Apprenticeships 1000 word feature, with Molly Dowling

Apprenticeships 1000 word feature, with Molly Dowling

Women in PR: Molly Dowling and her journey up the PR ladder

At just 17, Molly Dowling has recently celebrated her first exciting year at Bristol based public relations agency, Purplefish. It has certainly been a busy first year. Despite being younger than most people in her position, Molly has achieved more than most 20-something university graduates already; having been promoted from social media and digital marketing apprentice, to junior account executive then to account executive in only twelve months.

“My new role is definitely a step up. I have been taken on as an Account Executive following my social media and digital marketing apprenticeship. It involves more client contact, more meetings and having more responsibility over client work. I have also taken on some admin work such as doing the timesheets at the end of every month and doing monthly presentations to show our clients what we have achieved over the previous months. I am really excited because there is so much more for me to learn over the next year.”

Molly believes that apprenticeships are an excellent alternative to those who want to further their education without necessarily going on to university. On top of her hectic work schedule, Molly also made it as a finalist in the Bristol Post’s Outstanding Apprentice of the Year awards this year. Molly has a great deal of advice she’d give to other people who are in the position she was this time one year ago…

I would definitely encourage school leavers to do an apprenticeship because you can train on the same level as students doing A-Levels at college and foundation degrees at University, whilst doing a job that you love. You are being trained and earning an income at the same time. After an apprenticeship, the individual can be kept on which means that they are in full time work after completing the course.”

Thousands of young people are now completing apprenticeships instead of going to university in the UK, according to the department for Business, Innovation and Skills. Figures for 2014/2015 show that more than 872,000 people were employed by government-funded apprenticeship schemes over the year, up from 851,000 from the previous year. Five years ago there were less than half a million people doing apprenticeships a year.

Molly’s choice to enter the seemingly glamorous world of public relations through an apprentice scheme came partly through her love of IT during her school years. “I knew I wanted to go into something involving IT as it was one of my favourite subjects that I really excelled in during school. However, I didn’t want to be an IT engineer which was the only option I knew about at the time! I love PR because it’s so creative, fun and I learn different things each day”.

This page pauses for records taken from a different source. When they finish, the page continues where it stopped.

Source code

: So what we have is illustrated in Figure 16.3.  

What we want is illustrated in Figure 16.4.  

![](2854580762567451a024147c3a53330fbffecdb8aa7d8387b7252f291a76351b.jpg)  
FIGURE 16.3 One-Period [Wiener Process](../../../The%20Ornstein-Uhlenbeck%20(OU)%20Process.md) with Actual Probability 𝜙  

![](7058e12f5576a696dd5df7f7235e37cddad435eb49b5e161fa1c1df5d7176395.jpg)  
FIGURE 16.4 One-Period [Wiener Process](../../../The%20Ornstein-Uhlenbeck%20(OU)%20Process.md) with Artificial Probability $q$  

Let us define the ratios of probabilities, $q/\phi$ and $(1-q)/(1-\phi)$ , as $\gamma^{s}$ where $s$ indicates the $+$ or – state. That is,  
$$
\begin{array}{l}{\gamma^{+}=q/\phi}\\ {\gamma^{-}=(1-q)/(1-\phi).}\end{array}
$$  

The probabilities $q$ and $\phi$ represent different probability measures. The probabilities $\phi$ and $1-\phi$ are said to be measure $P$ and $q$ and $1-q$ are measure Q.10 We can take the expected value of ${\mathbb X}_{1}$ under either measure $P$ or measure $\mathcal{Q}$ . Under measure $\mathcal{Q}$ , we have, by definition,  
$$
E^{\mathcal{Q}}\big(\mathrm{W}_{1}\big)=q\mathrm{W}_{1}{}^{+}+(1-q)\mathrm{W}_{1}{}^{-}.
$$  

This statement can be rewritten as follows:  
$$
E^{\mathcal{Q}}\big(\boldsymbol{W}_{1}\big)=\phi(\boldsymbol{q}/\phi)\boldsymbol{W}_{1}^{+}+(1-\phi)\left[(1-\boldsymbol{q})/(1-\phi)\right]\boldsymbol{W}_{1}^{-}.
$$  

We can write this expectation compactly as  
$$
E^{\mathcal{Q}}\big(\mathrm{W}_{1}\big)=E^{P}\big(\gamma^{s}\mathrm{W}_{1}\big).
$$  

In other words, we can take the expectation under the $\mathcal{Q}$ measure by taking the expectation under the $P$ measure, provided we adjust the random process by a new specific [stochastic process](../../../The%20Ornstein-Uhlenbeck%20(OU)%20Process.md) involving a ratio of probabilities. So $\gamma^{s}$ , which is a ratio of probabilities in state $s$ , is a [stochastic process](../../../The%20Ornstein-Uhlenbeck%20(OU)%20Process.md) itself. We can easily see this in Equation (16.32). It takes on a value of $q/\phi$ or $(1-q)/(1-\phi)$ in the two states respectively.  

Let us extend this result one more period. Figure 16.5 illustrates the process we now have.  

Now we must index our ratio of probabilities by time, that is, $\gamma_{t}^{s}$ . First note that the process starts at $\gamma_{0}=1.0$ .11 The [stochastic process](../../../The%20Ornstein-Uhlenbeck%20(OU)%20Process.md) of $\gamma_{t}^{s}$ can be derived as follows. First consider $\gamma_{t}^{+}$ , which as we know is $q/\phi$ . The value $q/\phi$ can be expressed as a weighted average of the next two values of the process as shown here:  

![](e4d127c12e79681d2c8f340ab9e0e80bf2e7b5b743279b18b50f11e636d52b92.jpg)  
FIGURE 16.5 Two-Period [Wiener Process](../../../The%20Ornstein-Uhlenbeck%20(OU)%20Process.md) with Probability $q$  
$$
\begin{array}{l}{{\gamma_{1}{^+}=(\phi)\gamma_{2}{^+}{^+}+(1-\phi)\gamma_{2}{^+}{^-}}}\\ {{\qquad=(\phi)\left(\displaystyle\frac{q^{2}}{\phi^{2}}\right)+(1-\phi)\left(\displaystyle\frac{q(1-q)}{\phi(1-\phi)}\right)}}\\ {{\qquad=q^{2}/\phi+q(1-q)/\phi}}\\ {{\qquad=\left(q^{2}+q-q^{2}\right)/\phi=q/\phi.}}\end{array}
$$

However, apprenticeships are often not as encouraged on school leavers as university degrees as Molly found in her own experience; “When I was at school, we were always told that sixth form and University was the only pathway, so I didn’t know much about apprenticeships. When I attended sixth form, studying ICT, English Literature and Language and Law, I soon realised it wasn’t for me. I wanted to be hands on doing work and earning money. When I looked into other options, I came across apprenticeships in PR and that’s when I realised an apprenticeship was the right pathway for me.” However, this lack of encouragement is surprising as studies have shown that graduates are statistically expected to earn less than those completing an apprenticeship, as Education Editor at The Guardian Graeme Paton has explained in the past.

Although things could be changing in the UK, as the government are aiming to enroll three million people on apprenticeships by the year 2020. It estimates that for every £1 invested in apprenticeships, the economy receives a return of between £26 and £28. This positive focus around apprenticeships hopes to change the stereotype that this is a less valuable option, as research is proving it can be much more financially viable. All apprentices get paid a wage, so earning while you learn can be a huge selling point to school leavers. The current Apprentice National Minimum Wage is £2.73 per hour (as of 1st October 2014) and applies to all 16 to 18 year olds and those aged 19+ in their first year of their apprenticeship. Having completed the first year of an apprenticeship, if you are aged 19+ you’re also entitled to the National Minimum Wage rate appropriate to your age. This is £5.03 for 18-20 year olds (as of 1st October 2013), and £6.31 for workers aged 21 or over.

All apprentices work a minimum of 30 hours a week and no more than 40 hours per week, which can be useful to those who want to get to know how it feels to work full time hours before they enter the career of their choice.

Different to choosing a university degree which costs on average £9000 per year as of 2014, the National Apprenticeship Service (NAS) pays the costs of your apprenticeship training depending on your age. If you are aged 16-18, NAS contributes up to 100% of the cost of your training. If you are aged 19-24, NAS contributes up to 50% of the cost of your training.

Aside from her busy job day-to-day, Molly was also nominated for Outstanding Young Apprentice of the Year and made it to the finals. (7.) “Being a finalist for the Outstanding Apprentice of the Year awards with Bristol Post was amazing. I had only been at the company for just over 6 months and felt like what I had achieved had paid off. I was so proud that my work had been recognised.”

However, all the success hasn’t rushed to her head. She explained that she’s keen to keep working as hard as possible at Purplefish to climb her way up the PR ladder and learn new skills along the way. She’d like to progress onto an account manager role, and aspires to start her own PR firm one day in the future.